PASSAGE:
____________
Times correspondent Jack Shea shares his thoughts on sports on-Island and further afield in this weekly look outside the white lines. This week, he celebrates Opening Day at Fenway on Friday, April 4.

Not to go all John Updike here, but it is Opening Day at The Ballyard next week and lyric thoughts are in order.

The MLB millionaires are done playing catch in Florida. They’ve picked their game music (hoping Nava goes with “Chariots of Fire.”) They got game faces on and they’re velcro-ing ’em up for real. Showtime.

Opening Day is like Inauguration Day to me. Better, now that I think about it. Before Obama, the last time I had real, genuine rooting interest was JFK.

I  worked at Fenway as a kid, selling appropriately-priced food and souvenirs. “Peanuts he-ah. Getcha scoahcahd! Red hot peanuts!” The mantra said a thousand times a day. Climbing miles of stairs for short money. Best job I ever had.

As an Opening Day fan, you didn’t mind that the peanuts were neither red nor hot, nor that the 25-cent hot dog was a potential prelude for ptomaine. Neither did I. Later on in the season you would mind, when the Sox were 15 games out and falling fast, but not on Opening Day. ‘Cuz before Shem Feller tolled the lineups and a pol threw out the first pitch, the Red Sox were in first place and would remain there for at least two hours. Maybe longer if Teddy Ballgame crushed one.

Opening Day creates an ascendancy in our spirit. It overcomes all the changes in the game and in the stadia. It survives the crappy PR from PEDs; it’s even overcome Red Sox success. Three Boston Red Sox World Series rings in ten years and still the butterflies are busy while we’re waiting for Lester and hoping Papi’s .050 spring average is a blip.

There will be a shadow on this opening day. The reality of the Jennifer Martel-Jared Remy story will be with us. Reality trumps baseball and this case is unlikely to present the healing effect that Big Papi’s post-Marathon speech last year had on the entire community and nation.
____________
Stored items

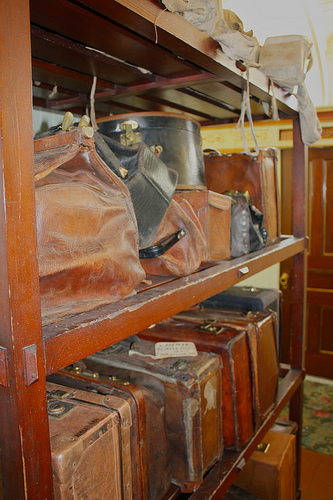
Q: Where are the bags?
A: The shelf.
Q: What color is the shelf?
A: Brown.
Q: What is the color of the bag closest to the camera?
A: Brown.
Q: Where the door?
A: The background.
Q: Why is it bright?
A: Indoor lighting.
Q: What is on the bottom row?
A: Suitcases.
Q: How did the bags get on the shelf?
A: They were put there.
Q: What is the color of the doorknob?
A: Gold.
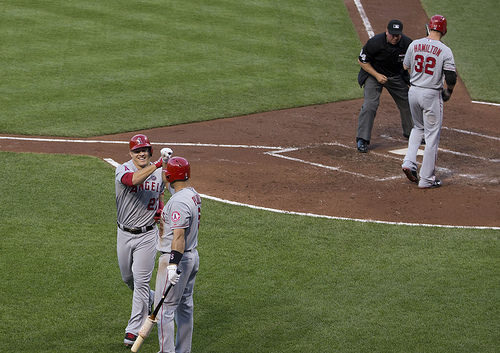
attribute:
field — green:
[4, 3, 495, 349]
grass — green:
[227, 228, 423, 328]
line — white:
[205, 140, 296, 154]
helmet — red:
[163, 154, 189, 181]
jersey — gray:
[157, 185, 200, 251]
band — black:
[169, 249, 181, 262]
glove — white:
[167, 264, 180, 283]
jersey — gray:
[115, 159, 166, 229]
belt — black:
[111, 220, 158, 233]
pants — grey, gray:
[157, 249, 200, 351]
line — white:
[293, 201, 418, 228]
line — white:
[186, 128, 287, 153]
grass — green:
[37, 23, 255, 99]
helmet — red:
[426, 10, 449, 35]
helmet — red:
[130, 133, 153, 153]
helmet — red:
[126, 129, 153, 152]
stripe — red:
[157, 300, 165, 349]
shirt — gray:
[399, 33, 460, 93]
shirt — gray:
[157, 182, 202, 256]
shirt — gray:
[113, 161, 165, 223]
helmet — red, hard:
[126, 130, 150, 157]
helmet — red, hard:
[162, 153, 194, 180]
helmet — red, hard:
[426, 9, 452, 33]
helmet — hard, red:
[123, 126, 153, 153]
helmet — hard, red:
[160, 153, 191, 180]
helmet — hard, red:
[425, 13, 447, 33]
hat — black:
[383, 17, 406, 43]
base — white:
[387, 146, 425, 157]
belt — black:
[116, 217, 161, 235]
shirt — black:
[361, 33, 409, 78]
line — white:
[196, 189, 498, 229]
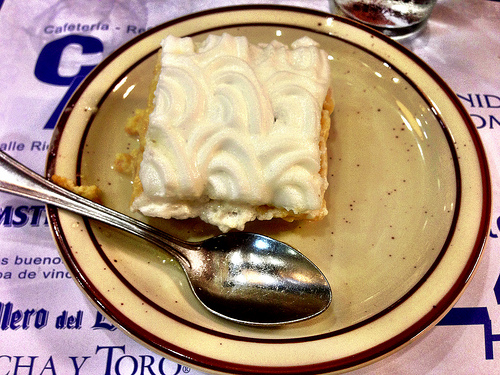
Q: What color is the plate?
A: Brown.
____________
WORK INSTRUCTION:
Take the column about Opening Day at Fenway further, picking up right after its last sentence. The entries are separate material, unrelated to the column about Opening Day at Fenway.

ANSWER BELOW:
Papi’s angry f-bomb remarks resonated with a politically-correct populace because we wished we were screaming it…For me, they can extend Papi’s contract til he’s 50. He earned it that day.

Papi got a PC pass because baseball players are more like us than are athletes in other sports. They go to work every day for six months, they work in all four seasons with rare days off, the only outdoor sport that does that. Success in baseball requires first a willingness to show up and do the job every day, just like we do. I’ve always gotten that.

I knew some of the oldtimers — Williams, Jensen and Jimmy Piersall — enough to recognize them as working men. When athletes were stars but not icons. A favorite story: summer resident John Lopat recalls his father packing a lunch at home in The Bronx before walking to Yankee Stadium and turning into “Steady Eddie” Lopat, Yankee ace.

The money athletes make used to bother me until the Justice department finally got busy and busted a few CEOs. Call it The Madoff Effect. And let’s be honest, billionaire CEOs, even the honest ones, aren’t as entertaining as a utility guy making $5 million a year. At least he can hit the breaking ball a little.

So it’s baseball for me. Golf and tennis are artistry that shakes my head. Basketball can be like that too. Hockey, lacs and football are visceral, fast and violent. They fire us up.

Baseball is where we live.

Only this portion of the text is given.